American and African entrepreneurs and investors will meet face to face to develop relationships and to establish and expand business, trade and investment ties at the Seventh Biennial U.S.-Africa Business Summit, which convenes in Washington September 29–October 1. The summit will offer participants the chance to examine the latest in trade and investment opportunities in Africa’s most promising sectors, including agribusiness, power, financing, health and infrastructure. It will also allow both American and African entrepreneurs to network and explore deals.
Kevin Boyd, director of the Office of Africa at the U.S. Department of Commerce — who is helping to plan the summit — sat down with Africa News Report to preview the event, which is being organized by the U.S. Corporate Council on Africa (CCA). Boyd is especially optimistic about more U.S. business in Angola and Rwanda.
“You have heads of state from five to 10, possibly more, African countries coming to the summit, along with trade and finance ministers who, in many circumstances, will be leading a delegation from their private sector, looking for business partners in the United States,” he said.
Boyd cited an example to illustrate the value of such summits: “I was at the previous summit in Cape Town [two years ago] and, on the first day, I met a U.S. firm looking for African partners to do some housing projects. On the second day, I met an African firm hoping to find a U.S. firm who could partner with it on housing projects. I put the two together. You get so many chances to do that that you are not otherwise going to find. You have U.S. companies looking for business partners and opportunities and firms from sub-Saharan Africa looking for the same thing. Here is a chance to come together in the same place and find those types of partners.”
What is also appealing, Boyd said, is that there are often key government officials from both the United States and African countries present at the summit who can help — should it be necessary — to facilitate a deal.
“Conversations which could take months to arrange you can arrange in a couple of hours,” he said. Boyd, who spent 10 years working on market access for U.S. firms in Southeast Asia for the Commerce Department before picking up the Africa portfolio, said in both regions face-to-face contact is especially important. “Business is about relationships and relationships must be developed first,” he said. “How do you do that? You do that by speaking to someone face to face.”
The summit is important for two additional reasons, he said: Businesses new to the region can start exploring a new geographic area of expansion and already established companies can make new contacts. “From a cost-benefit analysis, you could spend quite a bit of money on airline tickets and setting things up” to travel to the region to explore opportunities. “Yes, you could do that, but you might want to start doing that first at the summit,” he said.
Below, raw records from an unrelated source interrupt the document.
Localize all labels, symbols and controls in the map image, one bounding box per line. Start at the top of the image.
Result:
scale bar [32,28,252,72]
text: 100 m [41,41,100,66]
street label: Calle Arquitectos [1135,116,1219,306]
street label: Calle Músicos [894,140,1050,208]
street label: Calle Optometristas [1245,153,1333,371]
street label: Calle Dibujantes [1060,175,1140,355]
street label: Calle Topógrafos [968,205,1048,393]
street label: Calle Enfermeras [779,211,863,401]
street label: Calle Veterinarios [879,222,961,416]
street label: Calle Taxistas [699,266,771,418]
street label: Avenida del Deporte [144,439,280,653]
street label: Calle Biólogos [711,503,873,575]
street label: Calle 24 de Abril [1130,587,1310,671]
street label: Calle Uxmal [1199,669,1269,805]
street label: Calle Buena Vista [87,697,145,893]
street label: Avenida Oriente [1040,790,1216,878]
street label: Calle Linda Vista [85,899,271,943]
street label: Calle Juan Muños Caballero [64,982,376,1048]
Boyd says he always advises American businesses hoping to expand into Africa to start out in a country like Canada, where they can learn the fundamental points of international trade closer to home. For Africans, he said, that rule could be useful as well: By working to enhance regional trade relationships with their neighbors, they can prepare for more complicated trade deals with the United States and Europe.
Angola, Rwanda, Mauritius
One country that shows great potential for more American business involvement, according to Boyd, is Angola. “Here is a country that prior to the economic and financial crisis … was growing at 15–20 percent a year. Yes, they have had a downturn like many other countries but they are going to bounce back and they still have tremendous growth potential. Yes, you have some U.S. firms in Angola but you could have far more.”
Angolans, he said, are eager for more U.S. companies to enter their market. Recently, the U.S. government signed a Trade and Investment Framework Agreement (TIFA) with Angola, which provides a framework in which business can expand. He said there is tremendous potential within the country’s transportation infrastructure, housing and commercial construction sectors. “We think so much of the business climate in Angola, I am sending someone on my team to Angola for six weeks to serve as the acting senior commercial officer,” he said.
Boyd is also optimistic about Rwanda. He cited the just-released World Bank report Doing Business 2010, which is published annually, to illustrate his point. “For the first time since they started doing that report, the top reformer is a sub-Saharan African country.” The report says Rwanda exemplifies the dividends of peace and good macroeconomic policies.
In the 10 areas that the World Bank measured to make that decision, Rwanda has implemented reforms in seven, he said. “One hundred eighty-three economies are part of the study. Last year, [Rwanda] ranked 143. This year it ranks 67,” he said.
Boyd praised the government of Rwandan President Paul Kagame for cracking down on corruption. “U.S. companies tell us that they are taking a very hard look at a lot of opportunities there, largely because they feel that they have a level playing field” [fair economic environment], and that is extremely important. Liberia was also credited in the report with moving fast to reform its economy.
Mauritius is another country that the report singles out, noting it rose into the top 20 places to do business in the world because of the ease of doing business there. “This is the first time you had an African country making it into the top 20 in this World Bank report,” Boyd said.
The summit will offer participants the chance to explore the latest in trade and investment opportunities in Africa’s most promising sectors, including agribusiness, power, financing, health and infrastructure. The meeting will include more than 50 industry-specific sessions where both American and African entrepreneurs can network or interact, trade industry news and explore deals.
With U.S.-Africa trade constituting only 3 percent of total U.S. trade, Boyd said, there is “tremendous potential” for growth.